Protests continued in Iran today, despite yesterday's threat by Ayatollah Ali Khamenei to crush dissent if it went on. But the regime appears to be making good on its threats. Eyewitnesses reported massive security forces gathered all over Tehran, with Basij paramilitaries clubbing demonstrators and waves of arrests.
At about 9:20 p.m. in Tehran (12:50 p.m. Eastern time), Mir-Hossein Mousavi, the opposition candidate whose suspicious defeat by President Mahmoud Ahmadinejad last week sparked the protests, declared he was ready for whatever happened next.
"I am prepared For martyrdom," he wrote on his campaign Twitter page. "Go on strike if I am arrested."
Before dark, Tehran was already erupting in violence. Foreign embassies were reportedly taking in wounded demonstrators in need of safety.
"Shit has hit the fan," a correspondent in Tehran e-mailed Salon this morning. "Tohid Square on fire, people are chanting all along Satter Khan Street. Chaos, then suddenly quiet, people eating ice cream, etc., then more chaos. Fire in the middle of the streets -- chants, chants, chants and it is not yet night. Tehran is on fire tonight."
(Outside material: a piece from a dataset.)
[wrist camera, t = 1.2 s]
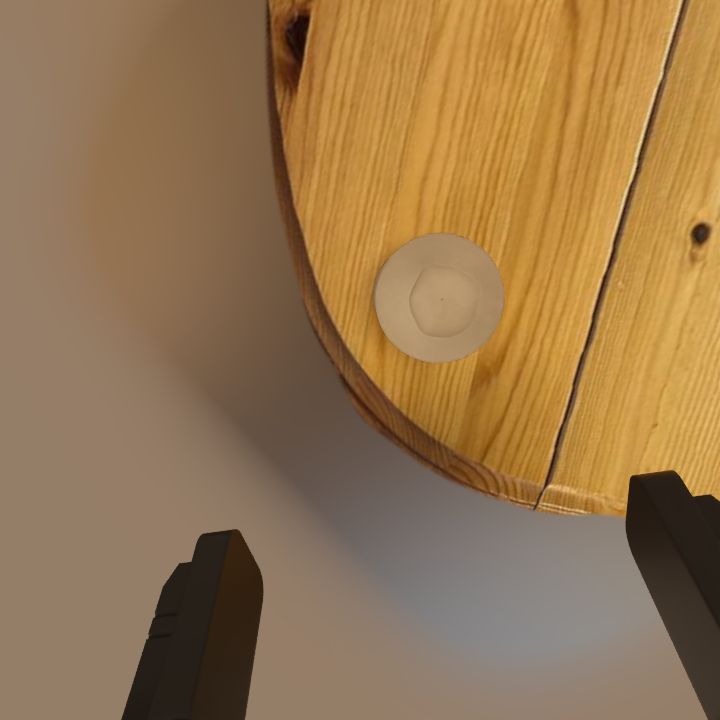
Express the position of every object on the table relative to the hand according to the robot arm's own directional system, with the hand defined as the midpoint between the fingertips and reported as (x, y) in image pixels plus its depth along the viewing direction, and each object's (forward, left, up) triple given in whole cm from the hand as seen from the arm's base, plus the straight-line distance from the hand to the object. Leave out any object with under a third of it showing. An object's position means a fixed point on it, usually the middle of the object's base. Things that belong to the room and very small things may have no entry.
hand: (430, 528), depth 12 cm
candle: (-1, +5, -22) cm, 22 cm away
Salon has also obtained, from an Iranian student in the U.S., two video clips -- taken by cell phone by a friend in Tehran earlier today -- showing the marches. In the first, a crowd walks down the street, with fires burning along the way:
In the second, someone fires teargas into the crowd, and the protesters begin to run. Not long afterwards, the picture goes dark. (The clip has been edited, but chanting and screaming continue for several minutes.) The chants are in Farsi, but the student translated them. "Down with dictators!" the crowd is chanting at first. After the teargas, the crowd then starts yelling, "Don't fear, we are together."
The situation appeared to be getting more and more chaotic, and it seems likely that the regime will crack down harder. There were unconfirmed reports in government-controlled media that a bomb had gone off at the tomb of Ayatollah Khomenei. Mousavi accused the ruling clerics of plotting for months to rig the elections. The protesters, though, continued to use the language and tactics of the 1979 Islamic revolution -- many were reportedly carrying the Koran in the streets today, and each night, opponents of the regime have gone to their balconies or roofs to yell, "God is great," in Farsi, just as supporters of the revolution did 30 years ago.
And despite rumors that Mousavi had been arrested, he reportedly took to the streets to demonstrate today. Iranian journalist Fershteh Ghazi quoted him trying to rally the protesters: "We have learned from our fathers that the blood of the innocent shall fall upon the guilty."